Your assignment:
Copy every line of text from the items below without changing a single character. Leave the pictures out of your answer.

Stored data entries

_ _ _ _

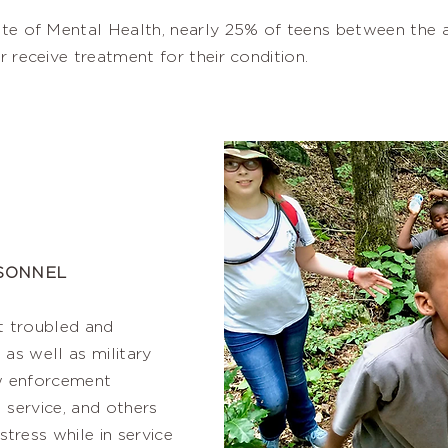
ute of Mental Health, nearly 25% of teens between the a
r receive treatment for their condition.
RSONNEL
t troubled and
 as well as military
aw enforcement
l service, and others
ress while in service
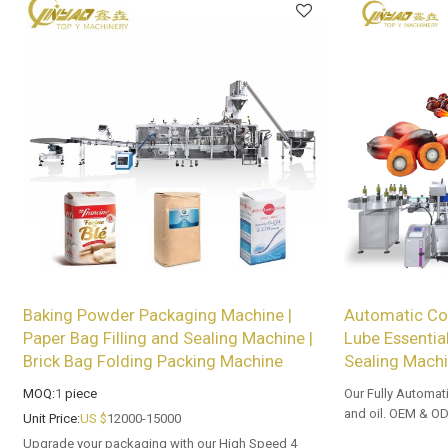
Baking Powder Packaging Machine |
Automatic Coo
Paper Bag Filling and Sealing Machine |
Lube Essential
Brick Bag Folding Packing Machine
Sealing Mach
MOQ:
1
piece
Our Fully Automati
and oil. OEM & OD
Unit Price:
US $
12000-15000
wholesalers and di
Upgrade your packaging with our High Speed 4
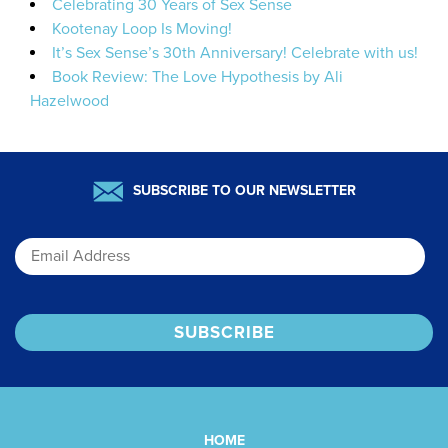
Celebrating 30 Years of Sex Sense
Kootenay Loop Is Moving!
It’s Sex Sense’s 30th Anniversary! Celebrate with us!
Book Review: The Love Hypothesis by Ali
Hazelwood
SUBSCRIBE TO OUR NEWSLETTER
Email
HOME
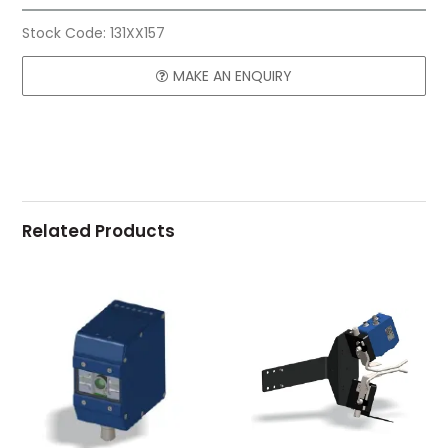
Stock Code:
131XX157
MAKE AN ENQUIRY
Related Products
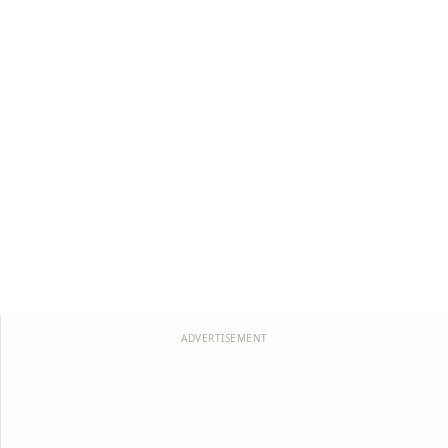
ADVERTISEMENT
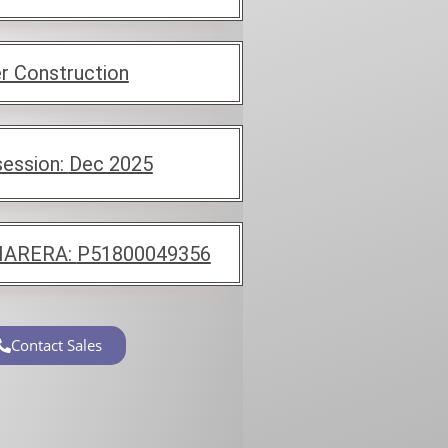
r Construction
ession:
Dec 2025
ARERA:
P51800049356
Contact Sales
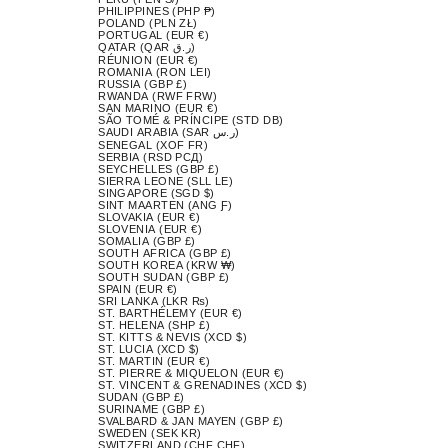
PHILIPPINES (PHP ₱)
POLAND (PLN ZŁ)
PORTUGAL (EUR €)
QATAR (QAR ر.ق)
RÉUNION (EUR €)
ROMANIA (RON LEI)
RUSSIA (GBP £)
RWANDA (RWF FRW)
SAN MARINO (EUR €)
SÃO TOMÉ & PRÍNCIPE (STD DB)
SAUDI ARABIA (SAR ر.س)
SENEGAL (XOF FR)
SERBIA (RSD РСД)
SEYCHELLES (GBP £)
SIERRA LEONE (SLL LE)
SINGAPORE (SGD $)
SINT MAARTEN (ANG Ƒ)
SLOVAKIA (EUR €)
SLOVENIA (EUR €)
SOMALIA (GBP £)
SOUTH AFRICA (GBP £)
SOUTH KOREA (KRW ₩)
SOUTH SUDAN (GBP £)
SPAIN (EUR €)
SRI LANKA (LKR ₨)
ST. BARTHÉLEMY (EUR €)
ST. HELENA (SHP £)
ST. KITTS & NEVIS (XCD $)
ST. LUCIA (XCD $)
ST. MARTIN (EUR €)
ST. PIERRE & MIQUELON (EUR €)
ST. VINCENT & GRENADINES (XCD $)
SUDAN (GBP £)
SURINAME (GBP £)
SVALBARD & JAN MAYEN (GBP £)
SWEDEN (SEK KR)
SWITZERLAND (CHF CHF)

_ _ _ _

Response:
ute of Mental Health, nearly 25% of teens between the a
r receive treatment for their condition.
RSONNEL
t troubled and
 as well as military
aw enforcement
l service, and others
ress while in service
Baking Powder Packaging Machine |
Automatic Coo
Paper Bag Filling and Sealing Machine |
Lube Essential
Brick Bag Folding Packing Machine
Sealing Mach
MOQ:
1
piece
Our Fully Automati
and oil. OEM & OD
Unit Price:
US $
12000-15000
wholesalers and di
Upgrade your packaging with our High Speed 4
Celebrating 30 Years of Sex Sense
Kootenay Loop Is Moving!
It’s Sex Sense’s 30th Anniversary! Celebrate with us!
Book Review: The Love Hypothesis by Ali
Hazelwood
SUBSCRIBE TO OUR NEWSLETTER
Email
HOME
Stock Code:
131XX157
MAKE AN ENQUIRY
Related Products
ADVERTISEMENT
r Construction
ession:
Dec 2025
ARERA:
P51800049356
Contact Sales
PHILIPPINES (PHP ₱)
POLAND (PLN ZŁ)
PORTUGAL (EUR €)
QATAR (QAR ر.ق)
RÉUNION (EUR €)
ROMANIA (RON LEI)
RUSSIA (GBP £)
RWANDA (RWF FRW)
SAN MARINO (EUR €)
SÃO TOMÉ & PRÍNCIPE (STD DB)
SAUDI ARABIA (SAR ر.س)
SENEGAL (XOF FR)
SERBIA (RSD РСД)
SEYCHELLES (GBP £)
SIERRA LEONE (SLL LE)
SINGAPORE (SGD $)
SINT MAARTEN (ANG Ƒ)
SLOVAKIA (EUR €)
SLOVENIA (EUR €)
SOMALIA (GBP £)
SOUTH AFRICA (GBP £)
SOUTH KOREA (KRW ₩)
SOUTH SUDAN (GBP £)
SPAIN (EUR €)
SRI LANKA (LKR ₨)
ST. BARTHÉLEMY (EUR €)
ST. HELENA (SHP £)
ST. KITTS & NEVIS (XCD $)
ST. LUCIA (XCD $)
ST. MARTIN (EUR €)
ST. PIERRE & MIQUELON (EUR €)
ST. VINCENT & GRENADINES (XCD $)
SUDAN (GBP £)
SURINAME (GBP £)
SVALBARD & JAN MAYEN (GBP £)
SWEDEN (SEK KR)
SWITZERLAND (CHF CHF)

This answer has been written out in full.